- _TAREFA_: Transcreva da entrevista abaixo, sobre fundo partidário e blockchain nas eleições, o trecho que começa em "CF: Você acredita" e vai até "nossas urnas eletrônicas.".

- _TEXTO PARA LEITURA_:

TR: O grande problema de um fundo partidário desproporcional como o que temos atualmente é que ele dificulta uma renovação política. Pois é evidente que o dinheiro elege a maioria do nosso congresso, pois ele é distribuido com base na representatividade atual. Temos que ter um fundo público, desde que ele fortaleça a representatividade da população e não o congresso atual. Há diversos experimentos no mundo ocorrendo, eu escrevi sobre isso nesse artigo.
CF: Você acredita que a tecnologia blockchain pode ter, dentro da eleição, usos que possam ir além do registro de doações de campanha?
TR: Sim, principalmente se tornar uma moeda eleitoral, como coloquei acima. Mas, precisamos também de confiabilidade em outros aspectos. Como por exemplo, a transparência de plataformas digitais para publicidade política que possa evitar desinformação, assim como nas nossas urnas eletrônicas.

Material salvo:
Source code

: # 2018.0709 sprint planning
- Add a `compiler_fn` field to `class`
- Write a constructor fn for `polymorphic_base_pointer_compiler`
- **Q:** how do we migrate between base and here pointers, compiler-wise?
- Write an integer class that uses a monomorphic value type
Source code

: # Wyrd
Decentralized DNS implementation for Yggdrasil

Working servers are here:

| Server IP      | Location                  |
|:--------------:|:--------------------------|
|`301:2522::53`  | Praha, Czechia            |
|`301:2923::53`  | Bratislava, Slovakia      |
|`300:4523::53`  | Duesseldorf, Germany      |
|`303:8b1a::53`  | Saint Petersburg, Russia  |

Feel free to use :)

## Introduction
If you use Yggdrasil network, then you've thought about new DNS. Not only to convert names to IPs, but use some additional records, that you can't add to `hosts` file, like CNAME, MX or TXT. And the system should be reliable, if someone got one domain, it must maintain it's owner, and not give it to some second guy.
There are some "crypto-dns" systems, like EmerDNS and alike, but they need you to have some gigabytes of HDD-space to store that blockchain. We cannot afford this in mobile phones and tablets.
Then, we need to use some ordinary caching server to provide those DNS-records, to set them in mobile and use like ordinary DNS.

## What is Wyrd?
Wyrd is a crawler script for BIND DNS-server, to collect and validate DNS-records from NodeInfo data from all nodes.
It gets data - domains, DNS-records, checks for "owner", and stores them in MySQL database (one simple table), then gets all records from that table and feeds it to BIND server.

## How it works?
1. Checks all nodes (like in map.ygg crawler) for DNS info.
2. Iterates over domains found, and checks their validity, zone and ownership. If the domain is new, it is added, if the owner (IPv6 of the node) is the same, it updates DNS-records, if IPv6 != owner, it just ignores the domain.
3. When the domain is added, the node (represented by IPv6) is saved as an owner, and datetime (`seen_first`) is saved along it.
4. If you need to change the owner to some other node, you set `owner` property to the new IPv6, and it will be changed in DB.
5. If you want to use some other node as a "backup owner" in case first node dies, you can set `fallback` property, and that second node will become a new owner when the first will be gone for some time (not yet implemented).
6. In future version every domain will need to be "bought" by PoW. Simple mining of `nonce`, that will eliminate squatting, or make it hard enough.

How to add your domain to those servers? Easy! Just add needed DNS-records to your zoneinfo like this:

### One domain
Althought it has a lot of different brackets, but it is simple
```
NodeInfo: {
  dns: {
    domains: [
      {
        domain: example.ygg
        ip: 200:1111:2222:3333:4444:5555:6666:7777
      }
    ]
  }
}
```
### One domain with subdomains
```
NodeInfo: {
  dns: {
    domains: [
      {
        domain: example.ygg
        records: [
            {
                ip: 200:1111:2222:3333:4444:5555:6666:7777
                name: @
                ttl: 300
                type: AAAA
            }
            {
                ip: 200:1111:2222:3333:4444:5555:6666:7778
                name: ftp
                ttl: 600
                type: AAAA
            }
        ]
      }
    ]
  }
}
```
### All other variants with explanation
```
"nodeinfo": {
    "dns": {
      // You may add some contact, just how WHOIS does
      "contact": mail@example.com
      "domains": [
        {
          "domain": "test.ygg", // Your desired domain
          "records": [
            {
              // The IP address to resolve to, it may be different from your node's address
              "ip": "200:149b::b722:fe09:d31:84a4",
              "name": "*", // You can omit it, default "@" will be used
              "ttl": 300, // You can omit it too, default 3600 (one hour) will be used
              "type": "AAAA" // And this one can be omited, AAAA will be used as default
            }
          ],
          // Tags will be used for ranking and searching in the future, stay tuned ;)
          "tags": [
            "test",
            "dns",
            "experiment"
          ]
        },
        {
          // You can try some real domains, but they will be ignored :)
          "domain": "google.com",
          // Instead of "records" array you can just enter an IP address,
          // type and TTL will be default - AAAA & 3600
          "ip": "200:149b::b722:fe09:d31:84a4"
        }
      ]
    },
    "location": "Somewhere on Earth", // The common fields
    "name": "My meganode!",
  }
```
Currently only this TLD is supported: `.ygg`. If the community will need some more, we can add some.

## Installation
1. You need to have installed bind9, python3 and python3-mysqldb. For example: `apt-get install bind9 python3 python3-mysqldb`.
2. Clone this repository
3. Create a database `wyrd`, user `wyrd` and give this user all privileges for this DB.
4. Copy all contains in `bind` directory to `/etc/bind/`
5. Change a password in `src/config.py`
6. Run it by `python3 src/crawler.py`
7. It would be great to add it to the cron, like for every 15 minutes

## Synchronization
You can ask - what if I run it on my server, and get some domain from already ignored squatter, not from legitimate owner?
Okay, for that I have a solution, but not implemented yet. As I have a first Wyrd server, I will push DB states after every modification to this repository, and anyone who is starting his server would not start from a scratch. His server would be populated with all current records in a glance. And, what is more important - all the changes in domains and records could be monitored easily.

- _RESULTADO_:
CF: Você acredita que a tecnologia blockchain pode ter, dentro da eleição, usos que possam ir além do registro de doações de campanha?
TR: Sim, principalmente se tornar uma moeda eleitoral, como coloquei acima. Mas, precisamos também de confiabilidade em outros aspectos. Como por exemplo, a transparência de plataformas digitais para publicidade política que possa evitar desinformação, assim como nas nossas urnas eletrônicas.